_Work instructions_. Pictures aside, repeat the listing below exactly.

--- START ---

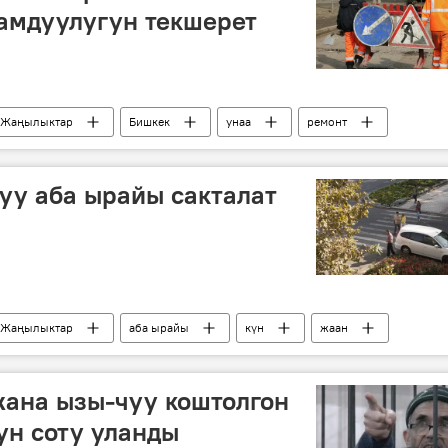
амдуулугун текшерет
Жаңылыктар
Бишкек
унаа
ремонт
уу аба ырайы сакталат
Жаңылыктар
аба ырайы
күн
жаан
жана ызы-чуу коштолгон
ун соту уланды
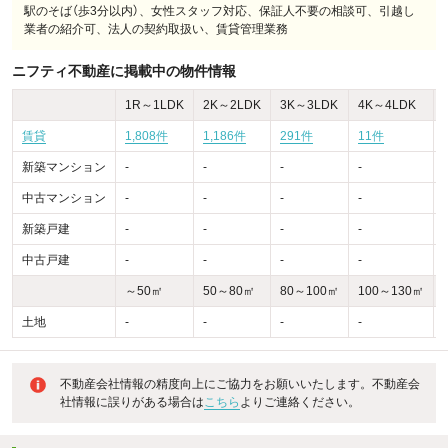
駅のそば（歩3分以内）、女性スタッフ対応、保証人不要の相談可、引越し
業者の紹介可、法人の契約取扱い、賃貸管理業務
ニフティ不動産に掲載中の物件情報
1R～1LDK
2K～2LDK
3K～3LDK
4K～4LDK
賃貸
1,808件
1,186件
291件
11件
新築マンション
-
-
-
-
-
中古マンション
-
-
-
-
-
新築戸建
-
-
-
-
-
中古戸建
-
-
-
-
-
～50㎡
50～80㎡
80～100㎡
100～130㎡
土地
-
-
-
-
-
不動産会社情報の精度向上にご協力をお願いいたします。不動産会
社情報に誤りがある場合は
こちら
よりご連絡ください。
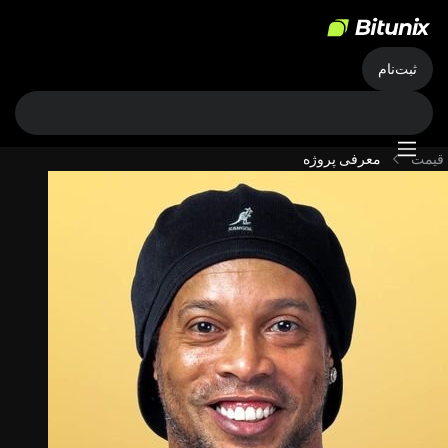
ثبت‌نام
قیمت
معرفی پروژه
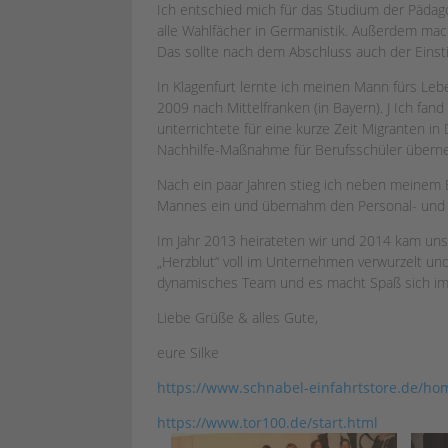
Ich entschied mich für das Studium der Pädag
alle Wahlfächer in Germanistik. Außerdem mach
Das sollte nach dem Abschluss auch der Einst
In Klagenfurt lernte ich meinen Mann fürs L
2009 nach Mittelfranken (in Bayern). J Ich fan
unterrichtete für eine kurze Zeit Migranten in
Nachhilfe-Maßnahme für Berufsschüler über
Nach ein paar Jahren stieg ich neben meinem 
Mannes ein und übernahm den Personal- und 
Im Jahr 2013 heirateten wir und 2014 kam uns
„Herzblut“ voll im Unternehmen verwurzelt und
dynamisches Team und es macht Spaß sich im
Liebe Grüße & alles Gute,
eure Silke
https://www.schnabel-einfahrtstore.de/ho
https://www.tor100.de/start.html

--- END ---

_Written solution_.
амдуулугун текшерет
Жаңылыктар
Бишкек
унаа
ремонт
уу аба ырайы сакталат
Жаңылыктар
аба ырайы
күн
жаан
жана ызы-чуу коштолгон
ун соту уланды
駅のそば（歩3分以内）、女性スタッフ対応、保証人不要の相談可、引越し
業者の紹介可、法人の契約取扱い、賃貸管理業務
ニフティ不動産に掲載中の物件情報
1R～1LDK
2K～2LDK
3K～3LDK
4K～4LDK
賃貸
1,808件
1,186件
291件
11件
新築マンション
-
-
-
-
-
中古マンション
-
-
-
-
-
新築戸建
-
-
-
-
-
中古戸建
-
-
-
-
-
～50㎡
50～80㎡
80～100㎡
100～130㎡
土地
-
-
-
-
-
不動産会社情報の精度向上にご協力をお願いいたします。不動産会
社情報に誤りがある場合は
こちら
よりご連絡ください。
ثبت‌نام
قیمت
معرفی پروژه
Ich entschied mich für das Studium der Pädag
alle Wahlfächer in Germanistik. Außerdem mach
Das sollte nach dem Abschluss auch der Einst
In Klagenfurt lernte ich meinen Mann fürs L
2009 nach Mittelfranken (in Bayern). J Ich fan
unterrichtete für eine kurze Zeit Migranten in
Nachhilfe-Maßnahme für Berufsschüler über
Nach ein paar Jahren stieg ich neben meinem 
Mannes ein und übernahm den Personal- und 
Im Jahr 2013 heirateten wir und 2014 kam uns
„Herzblut“ voll im Unternehmen verwurzelt und
dynamisches Team und es macht Spaß sich im
Liebe Grüße & alles Gute,
eure Silke
https://www.schnabel-einfahrtstore.de/ho
https://www.tor100.de/start.html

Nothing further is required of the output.